__Job item__:
Rename each "Patterns" in the entries below to "Designs" and give the lines again with nothing else changed. Leave the pictures out.

Data extracts Start Marker

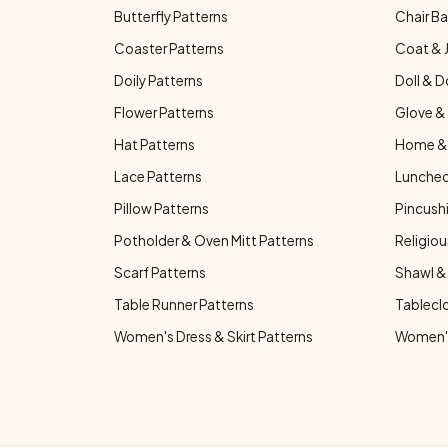
Butterfly Patterns
Chair Ba
Coaster Patterns
Coat & 
Doily Patterns
Doll & D
Flower Patterns
Glove & 
Hat Patterns
Home & 
Lace Patterns
Luncheo
Pillow Patterns
Pincushi
Potholder & Oven Mitt Patterns
Religiou
Scarf Patterns
Shawl &
Table Runner Patterns
Tablecl
Women's Dress & Skirt Patterns
Women's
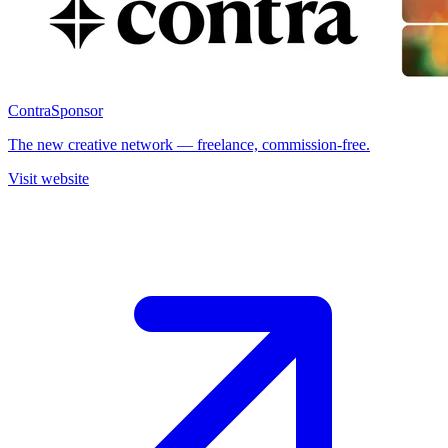
Contra
Sponsor
The new creative network — freelance, commission-free.
Visit website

Data extracts End Marker

__Answer to the exercise__:
Butterfly Designs
Chair Ba
Coaster Designs
Coat & 
Doily Designs
Doll & D
Flower Designs
Glove & 
Hat Designs
Home & 
Lace Designs
Luncheo
Pillow Designs
Pincushi
Potholder & Oven Mitt Designs
Religiou
Scarf Designs
Shawl &
Table Runner Designs
Tablecl
Women's Dress & Skirt Designs
Women's
Contra
Sponsor
The new creative network — freelance, commission-free.
Visit website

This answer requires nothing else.